- _Information provided_
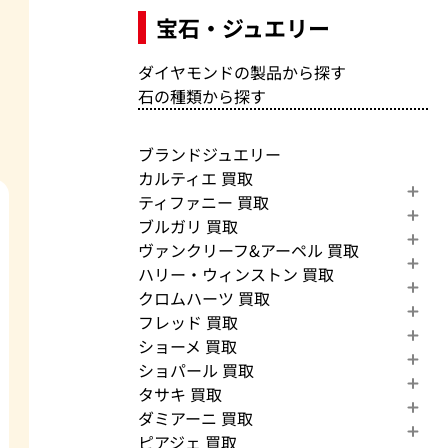
宝石・ジュエリー
ダイヤモンドの製品から探す
石の種類から探す
ブランドジュエリー
カルティエ 買取
ティファニー 買取
ブルガリ 買取
ヴァンクリーフ&アーペル 買取
ハリー・ウィンストン 買取
クロムハーツ 買取
フレッド 買取
ショーメ 買取
ショパール 買取
タサキ 買取
ダミアーニ 買取
ピアジェ 買取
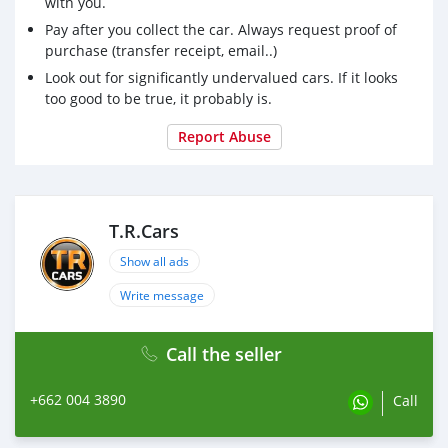
with you.
Pay after you collect the car. Always request proof of
purchase (transfer receipt, email..)
Look out for significantly undervalued cars. If it looks
too good to be true, it probably is.
Report Abuse
T.R.Cars
Show all ads
Write message
Call the seller
+662 004 3890
Call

- _Problem_
Reproduce the text of all the rows above verbatim, line by line. Omit the pictures and output only the text.

- _Task solution_
宝石・ジュエリー
ダイヤモンドの製品から探す
石の種類から探す
ブランドジュエリー
カルティエ 買取
ティファニー 買取
ブルガリ 買取
ヴァンクリーフ&アーペル 買取
ハリー・ウィンストン 買取
クロムハーツ 買取
フレッド 買取
ショーメ 買取
ショパール 買取
タサキ 買取
ダミアーニ 買取
ピアジェ 買取
with you.
Pay after you collect the car. Always request proof of
purchase (transfer receipt, email..)
Look out for significantly undervalued cars. If it looks
too good to be true, it probably is.
Report Abuse
T.R.Cars
Show all ads
Write message
Call the seller
+662 004 3890
Call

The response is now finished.